Last week Florida’s Fourth District Court of Appeal issued an opinion the described and confirmed the ways breach of contract damages can be calculated in construction disputes and allowed termination of a contract for failure to pull proper permits. This case serves as a good reminder to do things the right way and has some great discussion of the type of information contractors should expect to provide in court over a payment dispute.
Cano, Inc. v. Judet, arose from a contract between a homeowner and a general contractor to perform repairs to the homeowner’s residence after it was struck by lightning. The contract between the parties was for $300,000.00, with payments to be made in $30,000.00 increments. After the homeowner had made $90,000.00 in payments, he discovered that the contractor had not obtained electrical or plumbing permits for the work and terminated the contractor from the project.
In response the contractor filed a construction lien for $40,000.00, which it claimed was due. The contractor then filed suit to foreclose the lien, and for breach of contract and unjust enrichment. The homeowner filed a counterclaim for breach of contract, and sought to discharge the lien, reimbursement for all funds paid for unpermitted work, and restitution for amounts paid in excess of the value of the work performed by the contractor.
At trial, the homeowner presented credible expert testimony that the value of the work performed by the contractor was $49,150.00. The homeowner’s expert also testified that his company completed the project for the homeowner at a cost of $160,000.00. While the court does not state what the contractor’s expert testified to, it does not that the trial court found his testimony less credible because the homeowner’s expert knew more about the values of work in the community where the house was located.
Following trial, the court entered judgment in favor of the homeowner in the amount of $40,850.00. This amount was the difference between what the contractor had been paid thus far ($90,000.00) and the amount the homeowner’s expert testified to was the value of the work performed ($49,150.00). The contractor appealed, arguing that the trial court had used the wrong measure of damages in awarding the homeowner $40,850.00.
On appeal, the Fourth District Court of Appeal examined two different measures of damages to be used in construction contract disputes. The first measure of damages is described by the Florida Supreme Court as follows:
Where a contractor breaches a construction contract, and the owner sues for breach of contract and the cost to complete, the measure of damages is the difference between the contract price and the reasonable cost to perform the contract.

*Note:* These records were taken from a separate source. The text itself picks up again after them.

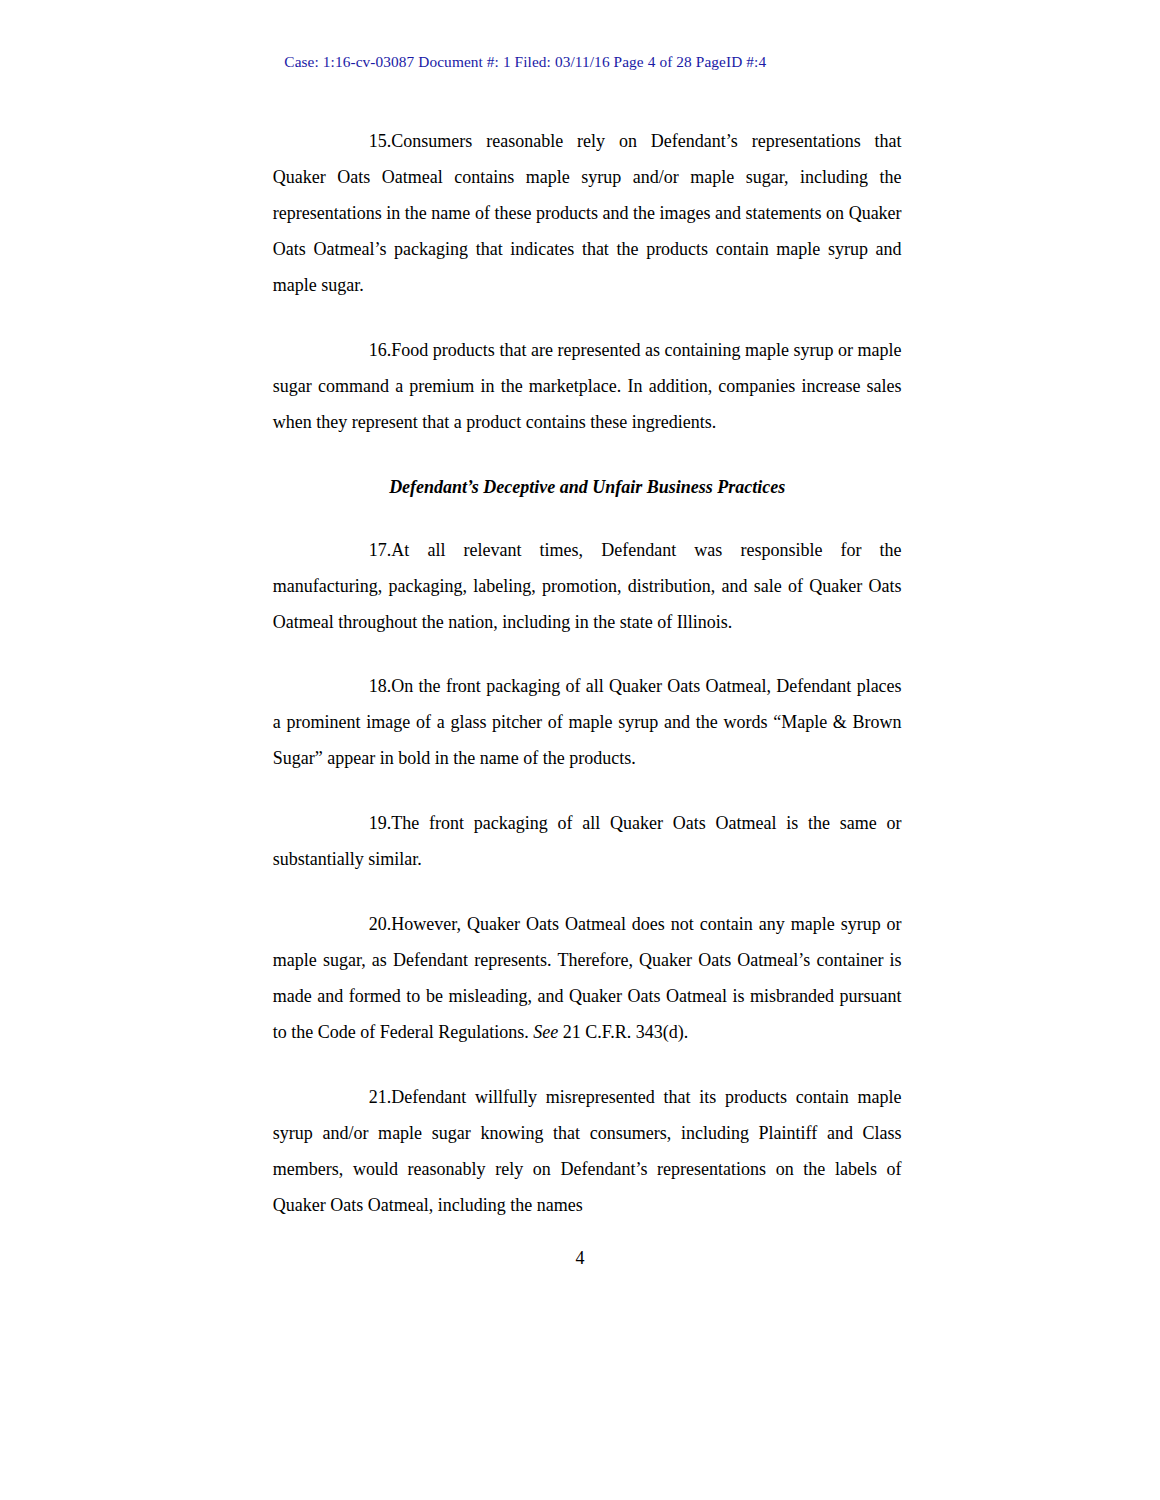Case: 1:16-cv-03087 Document #: 1 Filed: 03/11/16 Page 4 of 28 PageID #:4
15. Consumers reasonable rely on Defendant’s representations that Quaker Oats Oatmeal contains maple syrup and/or maple sugar, including the representations in the name of these products and the images and statements on Quaker Oats Oatmeal’s packaging that indicates that the products contain maple syrup and maple sugar.
16. Food products that are represented as containing maple syrup or maple sugar command a premium in the marketplace. In addition, companies increase sales when they represent that a product contains these ingredients.
Defendant’s Deceptive and Unfair Business Practices
17. At all relevant times, Defendant was responsible for the manufacturing, packaging, labeling, promotion, distribution, and sale of Quaker Oats Oatmeal throughout the nation, including in the state of Illinois.
18. On the front packaging of all Quaker Oats Oatmeal, Defendant places a prominent image of a glass pitcher of maple syrup and the words “Maple & Brown Sugar” appear in bold in the name of the products.
19. The front packaging of all Quaker Oats Oatmeal is the same or substantially similar.
20. However, Quaker Oats Oatmeal does not contain any maple syrup or maple sugar, as Defendant represents. Therefore, Quaker Oats Oatmeal’s container is made and formed to be misleading, and Quaker Oats Oatmeal is misbranded pursuant to the Code of Federal Regulations. See 21 C.F.R. 343(d).
21. Defendant willfully misrepresented that its products contain maple syrup and/or maple sugar knowing that consumers, including Plaintiff and Class members, would reasonably rely on Defendant’s representations on the labels of Quaker Oats Oatmeal, including the names
4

By way of example, if a contractor has a contract to perform work for $100,000.00, and breaches, and it ultimately costs the owner $110,000.00 to finish the work, then the damages to the owner would be $10,000.00. In this case, had the homeowner sought these damages, it would not have received anything, because the original contract was for $300,000.00, and the total the homeowner spent between the original and new contractors was only $250,000.00 ($90,000.00 + $160,000.00).
However, the second measure of damages recognized by the Florida Supreme Court is described as follows:
But where there is a total breach of the contract as opposed to a partial breach, an injured party may elect to treat the contract as void and seek damages that will restore him to the position that he was in prior to entering into the contract or the party may seek the benefit of his bargain.
Here the homeowner sought these damages, and was awarded $40,850.00, because it put him in the position he was in prior to entering into the contract, while also accounting for the value of the work performed by the original contractor. The Fourth District Court of Appeal affirmed this award, and determined that it complied with the second measure of damages recognized by Florida’s Supreme Court.
There are several takeaways from this case for contractors. First, make sure you pull proper permits, and if you discover an issue with the permits, correct it or obtain after the fact permits. The court decision doesn’t indicate whether the contractor offered to do this here, but it’s always an option that should be explored.
Second, if you find yourself going to trial, you want to make sure that any expert you use will give credible testimony about the value of the work performed, and not just rubber stamp the numbers you give them. Again, it’s not clear what the trial court found credible or un-credible about the expert here, but in many cases, the court will rely heavily on the expert because the expert should be a little more neutral than the parties.
Finally, consider adding language to your contract that will modify or eliminate how certain damages will be calculated. There are few things that cannot be controlled through contract language, so discuss options with your attorney to see what would be best for you.